Prakash herself just moved to Waverly five months ago. Switching from Canada’s west coast to Nova Scotia “just made sense” for the business’ future, she says.
“A lot of the support that we’ve been getting was out here anyway. We’ve been working with [Montreal-based] LOOP juice and a few other facilities as well, and they were all based on the east coast … You’ve got the Verschuren Centre [at Cape Breton University]; you’ve got Innofibre [in Trois-Rivières, Que.]; you’ve got Innovacorp supporting all of these different bio-based movements.”
With an expanded manufacturing space, she and Last are hoping to ramp up production of their prototype pads “very soon.” By August, they expect to be raising a pre-seed funding round. The two have designs on one day adding compostable diapers to their product offerings.

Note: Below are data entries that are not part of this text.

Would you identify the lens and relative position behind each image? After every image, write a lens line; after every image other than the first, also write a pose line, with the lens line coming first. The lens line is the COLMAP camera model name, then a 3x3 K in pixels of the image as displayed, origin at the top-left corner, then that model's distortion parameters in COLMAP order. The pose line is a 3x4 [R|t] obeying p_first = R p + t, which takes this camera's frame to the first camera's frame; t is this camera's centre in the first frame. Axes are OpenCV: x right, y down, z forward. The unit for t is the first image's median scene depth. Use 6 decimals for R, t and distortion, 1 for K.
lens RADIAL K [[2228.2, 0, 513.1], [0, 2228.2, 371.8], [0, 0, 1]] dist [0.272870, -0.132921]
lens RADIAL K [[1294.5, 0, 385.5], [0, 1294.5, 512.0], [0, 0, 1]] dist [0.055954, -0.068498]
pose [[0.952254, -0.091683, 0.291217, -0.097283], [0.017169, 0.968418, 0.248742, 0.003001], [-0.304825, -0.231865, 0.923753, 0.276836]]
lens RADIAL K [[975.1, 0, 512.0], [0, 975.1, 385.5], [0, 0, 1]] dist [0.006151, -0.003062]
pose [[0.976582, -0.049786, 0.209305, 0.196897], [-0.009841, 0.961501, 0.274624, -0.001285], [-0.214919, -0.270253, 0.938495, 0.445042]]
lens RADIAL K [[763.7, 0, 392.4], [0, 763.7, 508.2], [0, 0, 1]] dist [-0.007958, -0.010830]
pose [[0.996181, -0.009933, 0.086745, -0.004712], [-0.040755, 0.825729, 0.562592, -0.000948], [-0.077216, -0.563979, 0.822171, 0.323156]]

“When we originally started, we talked to so many people—and everyone was like, ‘There’s no way they’re gonna let you compost that; there's no way you're gonna be able to do manufacturing in Canada for this.’ We got a lot of nos, and ‘There’s no way you’re going to be able to do this,’” she tells The Coast. “We’ve been able to push past those ‘No ways’ and figure out how to do it—and talk to the right people to be able to help us do it.”
Could Aruna stand shoulder-to-shoulder one day with the Unilevers of the world—or force the industry giants to introduce their own compostable products?
“I think we’re still figuring out, like, what we want for the long run. But I mean, the core of everything we’re doing is making sure that every single menstruator that needs a pad has access to one. And so whichever way we can accomplish that, we’re open to it.”